Çalışma planı: Kliniğimizde Ocak 2000 - Mayıs 2006 tarihleri arasında izole KABG ameliyatı yapılmış ve ameliyat öncesi dönemde ekokardiyografik olarak tespit edilmiş pulmoner hipertansiyonu olan hastalar geriye yönelik olarak incelendi. İskemik kalp hastalığı dışında pulmoner hipertansiyonu açıklayacak patolojisi olmayan 177 hasta çalışmaya dahil edildi. Hastalar üç gruba ayrıldı. Sistolik pulmoner arter basıncı (sPAB) 30 mmHg ve altında olan hastalar sPAB normal olan grup (grup 1), sPAB 30-50 mmHg arası olanlar orta derecede pulmoner hipertansiyonlu (grup 2) ve sPAB 50 mmHg ve üzerinde olanlar ileri derecede pulmoner hipertansiyonlu (grup 3) hastalar olarak belirlendi. Gruplar, kardiyopulmoner bypass (KPB) süresi, aortik kros-klemp süresi, mekanik ventilasyon süresi, perioperatif inotropik destek ihtiyacı, perioperatif intra-aortik balon pompası (İABP) ihtiyacı ve hastane mortalitesi açısından değerlendirildi.
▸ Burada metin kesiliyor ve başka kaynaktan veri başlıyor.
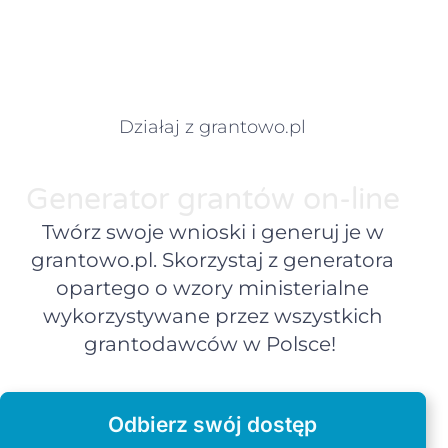
Działaj z grantowo.pl
Generator grantów on-line
Twórz swoje wnioski i generuj je w
grantowo.pl. Skorzystaj z generatora
opartego o wzory ministerialne
wykorzystywane przez wszystkich
grantodawców w Polsce!
Odbierz swój dostęp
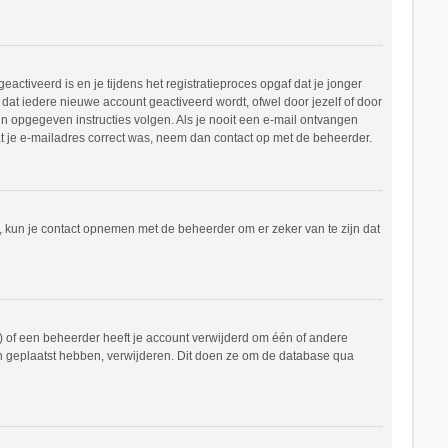
ctiveerd is en je tijdens het registratieproces opgaf dat je jonger
dat iedere nieuwe account geactiveerd wordt, ofwel door jezelf of door
in opgegeven instructies volgen. Als je nooit een e-mail ontvangen
at je e-mailadres correct was, neem dan contact op met de beheerder.
n, kun je contact opnemen met de beheerder om er zeker van te zijn dat
 of een beheerder heeft je account verwijderd om één of andere
hten geplaatst hebben, verwijderen. Dit doen ze om de database qua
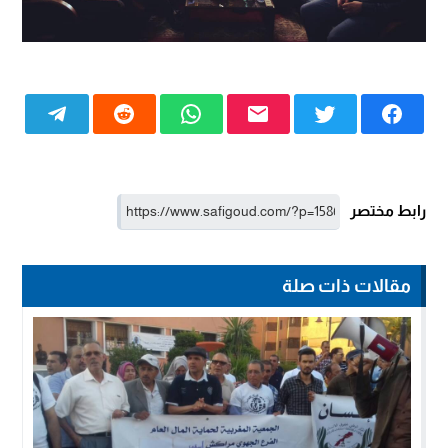
رابط مختصر
مقالات ذات صلة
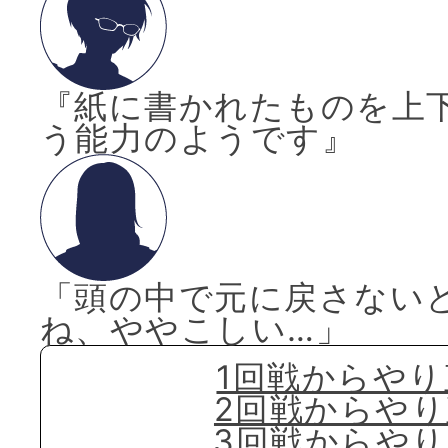
『紙に書かれたものを上
う能力のようです』
「頭の中で元に戻さない
ね、ややこしい…」
1回戦からやり
2回戦からや
3回戦からや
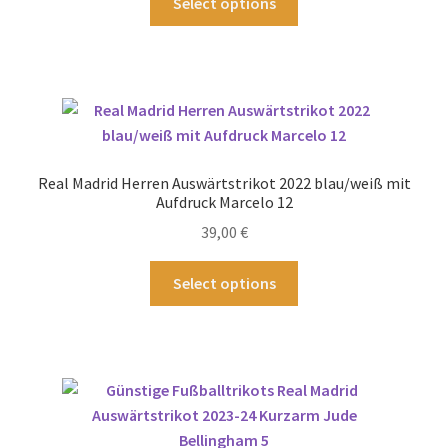
Select options
gewählt
Produkt
werden
weist
mehrere
Varianten
auf.
Die
Optionen
Real Madrid Herren Auswärtstrikot 2022 blau/weiß mit
können
Aufdruck Marcelo 12
auf
39,00
€
der
Produktseite
Dieses
Select options
gewählt
Produkt
werden
weist
mehrere
Varianten
auf.
Die
Optionen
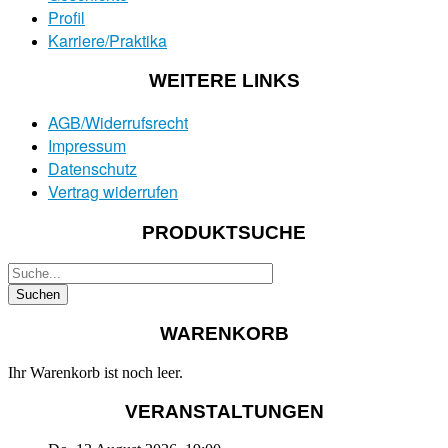
Profil
Karriere/Praktika
WEITERE LINKS
AGB/Widerrufsrecht
Impressum
Datenschutz
Vertrag widerrufen
PRODUKTSUCHE
WARENKORB
Ihr Warenkorb ist noch leer.
VERANSTALTUNGEN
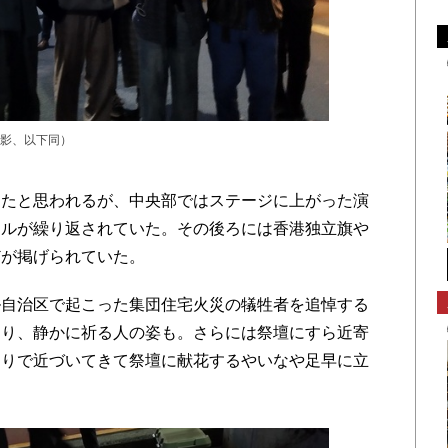
影、以下同）
たと思われるが、中央部ではステージに上がった演
ールが繰り返されていた。その後ろには香港独立旗や
どが掲げられていた。
自治区で起こった集団住宅火災の犠牲者を追悼する
あり、静かに祈る人の姿も。さらには祭壇にすら近寄
走りで近づいてきて祭壇に献花するやいなや足早に立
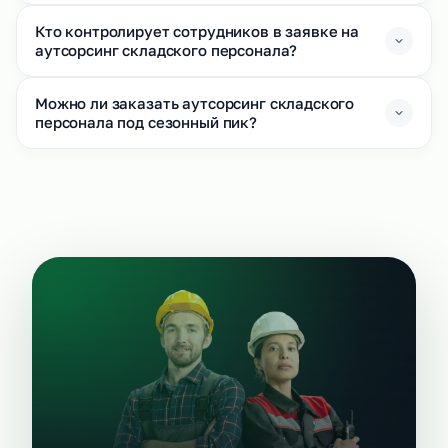
Кто контролирует сотрудников в заявке на
аутсорсинг складского персонала?
Можно ли заказать аутсорсинг складского
персонала под сезонный пик?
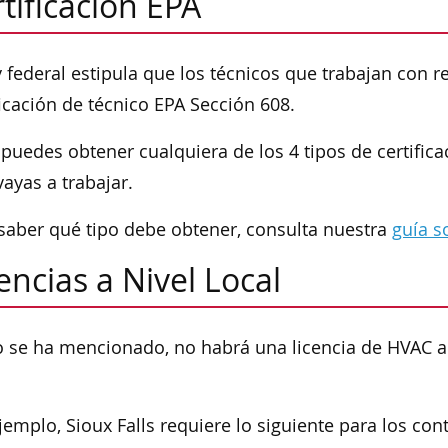
tificación EPA
y federal estipula que los técnicos que trabajan con r
ficación de técnico EPA Sección 608.
 puedes obtener cualquiera de los 4 tipos de certific
ayas a trabajar.
saber qué tipo debe obtener, consulta nuestra
guía s
encias a Nivel Local
se ha mencionado, no habrá una licencia de HVAC a ni
jemplo, Sioux Falls requiere lo siguiente para los con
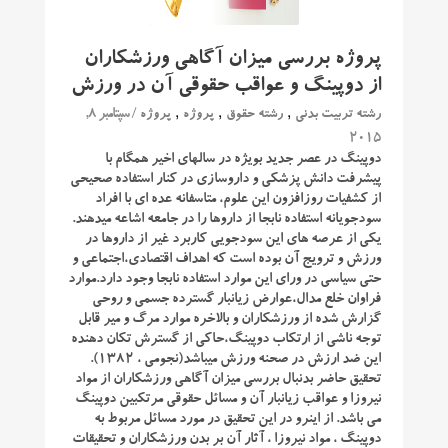
پروژه بررسی میزان آگاهی ورزشکاران
از دوپینگ و عواقب حقوقی آن در ورزش
,
,
,
/ سپتامبر 8,
رشته تربیت بدنی
رشته حقوق
پروژه
پروژه
2015
دوپینگ در عصر جدید بویژه در سالهای اخیر همگام با
پیشرفت دانش پزشکی و داروسازی در کنار استفاده صحیحی
از کشفیات روزافزون این علوم، متاسفانه عده ای با افراد
سودجویانه استفاده نابجا از داروها را در جامعه اشاعه میدهند.
یکی از عرصه های این سودجویی کاربرد غیر از داروها در
ورزش و ترویج آن بوده است که اهداف اقتصادی،اجتماعی و
حتی سیاسی در ورای این موارد استفاده نابجا وجود دارد.موارد
فراوان خلع مدال،عوارض زیانبار گسترده جسمی و روحی
گزارش شده از ورزشکاران و بالاخره موارد مرگ و میر قابل
توجه ناشی از ارتکاب دوپینگ،حاکی از گسترش تکان دهنده
این ضد ارزش در صحنه ورزش میباشد(نجومی ، ۱۳۸۲).
تحقیق حاضر بدنبال بررسی میزان آگاهی ورزشکاران از مواد
نیروزا و عواقب زیانبار آن و مسائل حقوقی مرتکبین دوپینگ
می باشد. از اینرو در این تحقیق در مورد مسائل مربوط به
دوپینگ ، مواد نیروزا ، آثار آن بر بدن ورزشکاران و تحقیقات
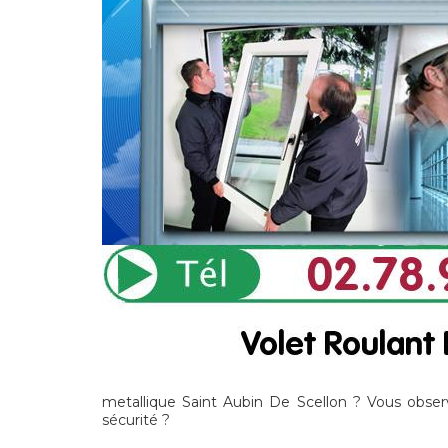
metallique Saint Aubin De Scellon ? Vous obser
sécurité ?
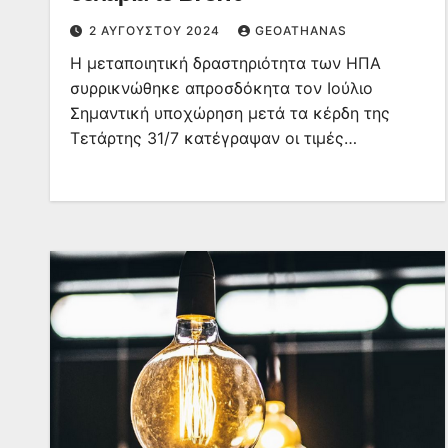
2 ΑΥΓΟΎΣΤΟΥ 2024
GEOATHANAS
H μεταποιητική δραστηριότητα των ΗΠΑ
συρρικνώθηκε απροσδόκητα τον Ιούλιο
Σημαντική υποχώρηση μετά τα κέρδη της
Τετάρτης 31/7 κατέγραψαν οι τιμές…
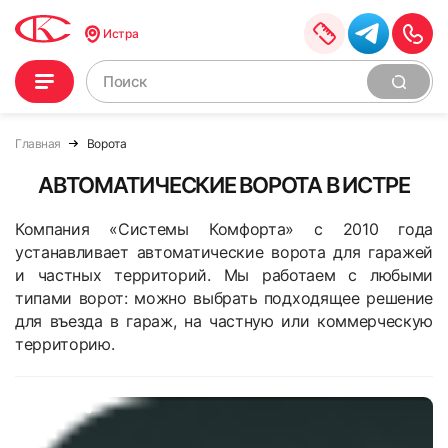
Истра
Главная
Ворота
АВТОМАТИЧЕСКИЕ ВОРОТА В ИСТРЕ
Компания «Системы Комфорта» с 2010 года
устанавливает автоматические ворота для гаражей
и частных территорий. Мы работаем с любыми
типами ворот: можно выбрать подходящее решение
для въезда в гараж, на частную или коммерческую
территорию.
Рулонные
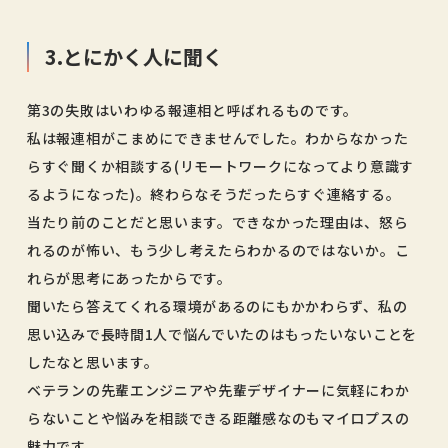
3.とにかく人に聞く
第3の失敗はいわゆる報連相と呼ばれるものです。
私は報連相がこまめにできませんでした。わからなかった
らすぐ聞くか相談する(リモートワークになってより意識す
るようになった)。終わらなそうだったらすぐ連絡する。
当たり前のことだと思います。できなかった理由は、怒ら
れるのが怖い、もう少し考えたらわかるのではないか。こ
れらが思考にあったからです。
聞いたら答えてくれる環境があるのにもかかわらず、私の
思い込みで長時間1人で悩んでいたのはもったいないことを
したなと思います。
ベテランの先輩エンジニアや先輩デザイナーに気軽にわか
らないことや悩みを相談できる距離感なのもマイロプスの
魅力です。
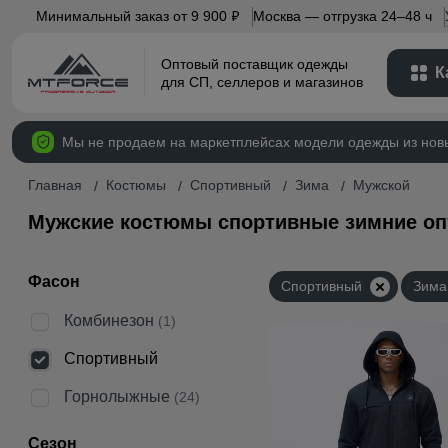
Минимальный заказ от 9 900
Москва — отгрузка 24–48 ч
p
Оптовый поставщик одежды
К
для СП, селлеров и магазинов
Мы не продаем на маркетплейсах модели одежды из нов
Главная
Костюмы
Спортивный
Зима
Мужской
Мужские костюмы спортивные зимние о
Фасон
Спортивный
Зима
Комбинезон
(1)
Спортивный
Горнолыжные
(24)
Сезон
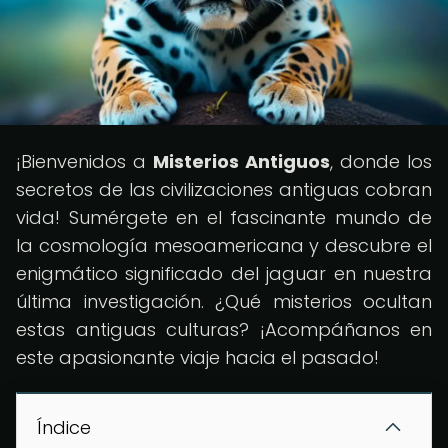
¡Bienvenidos a
Misterios Antiguos
, donde los
secretos de las civilizaciones antiguas cobran
vida! Sumérgete en el fascinante mundo de
la cosmología mesoamericana y descubre el
enigmático significado del jaguar en nuestra
última investigación. ¿Qué misterios ocultan
estas antiguas culturas? ¡Acompáñanos en
este apasionante viaje hacia el pasado!
Índice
Bulgular: Gruplara göre hastane mortaliteleri, grup 1de %4.7, grup 2de %10, grup 3de ise %18.9 oldu, grup 1 ile 3 arasındaki fark anlamlı bulundu (p=0.02). Gruplar arasında ameliyat süresi, KPB süresi ve aortik kros-klemp süresi açısından fark anlamlı bulunmadı. Grup 1 ile 3 arasında, perioperatif inotropik destek ihtiyacı (p=0.001), perioperatif İABP ihtiyacı (p=0.01) yönünden farklılıklar anlamlı bulundu. Ayrıca, çalışma yapılan tüm hastalarda, ortalama sol ventrikül ejeksiyon fraksiyonu ile sistolik pulmoner basınç arasında negatif bir ilişki (Pearson korelasyon katsayısı: 0.429; p<0.0001) saptandı.
Sonuç: Elde edilen sonuçlara göre, pulmoner arter basıncı ileri derecede yükselmiş olan KABG ameliyatı geçirmiş hastalarda hastane mortalitesinin daha yüksek olduğu, ayrıca bu hastalarda inotropik destek ve İABP ihtiyacının artmış olduğu saptandı.